- [Actions to take]:
[1] From the passage about childhood breakfasts, reproduce word for word the text starting at "But food isn't" and ending at "or scrambling eggs.".
[2] In the passage about childhood breakfasts, what was the sister waiting for while she sat at the bar in the kitchen?

- [Excerpted passage]:

>> Begin

But food isn't what I mean when I'm asking about mornings at people's childhood homes. Breakfast at our house looked like this: My dad is a super morning person, and was all a-chatter singing and walking heavily around the kitchen, probably just having come home from work for breakfast and to take us kids to school. My sister would sit at the bar in the kitchen, her hair in curlers, waiting for her onion bagel with grated cheese to toast. My brother was a cheerios man for a long time before he graduated to egg sandwiches in middle and high school. My mom stood behind the counter in either her pajamas and thick glasses or a long tee shirt with mid-calf length leggings (ready for a serious power walk), making sandwiches or scrambling eggs.

>> End

(Extracted data entries)

>> Begin

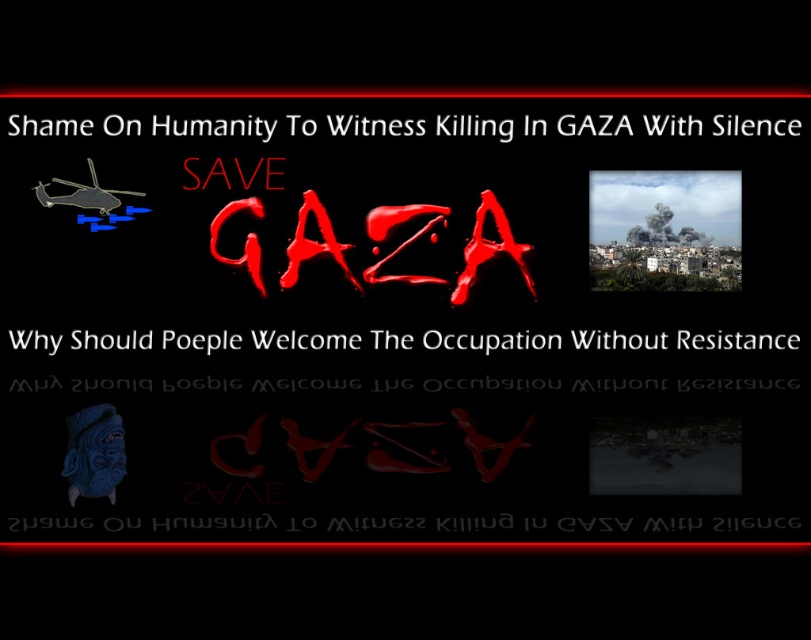
Question: Does blood-like text save gaza at center have a lesser width compared to smokematerial/texture at upper right?

Choices:
 (A) yes
 (B) no

Answer: (B)

Question: Can you confirm if white text at center is wider than dripping blood text at center?

Choices:
 (A) yes
 (B) no

Answer: (A)

Question: Can you confirm if blood-like text save gaza at center is positioned to the right of smokematerial/texture at upper right?

Choices:
 (A) no
 (B) yes

Answer: (A)

Question: Which object appears farthest from the camera in this image?

Choices:
 (A) dripping blood text at center
 (B) smokematerial/texture at upper right
 (C) white text at center

Answer: (A)

Question: Among these points, which one is nearest to the camera?

Choices:
 (A) (745, 346)
 (B) (464, 266)
 (C) (200, 102)

Answer: (C)

Question: Which object is positioned closest to the dripping blood text at center?

Choices:
 (A) smokematerial/texture at upper right
 (B) white text at center

Answer: (B)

>> End

- [Expected outputs]:
[1]
But food isn't what I mean when I'm asking about mornings at people's childhood homes. Breakfast at our house looked like this: My dad is a super morning person, and was all a-chatter singing and walking heavily around the kitchen, probably just having come home from work for breakfast and to take us kids to school. My sister would sit at the bar in the kitchen, her hair in curlers, waiting for her onion bagel with grated cheese to toast. My brother was a cheerios man for a long time before he graduated to egg sandwiches in middle and high school. My mom stood behind the counter in either her pajamas and thick glasses or a long tee shirt with mid-calf length leggings (ready for a serious power walk), making sandwiches or scrambling eggs.

[2] Her onion bagel with grated cheese to toast.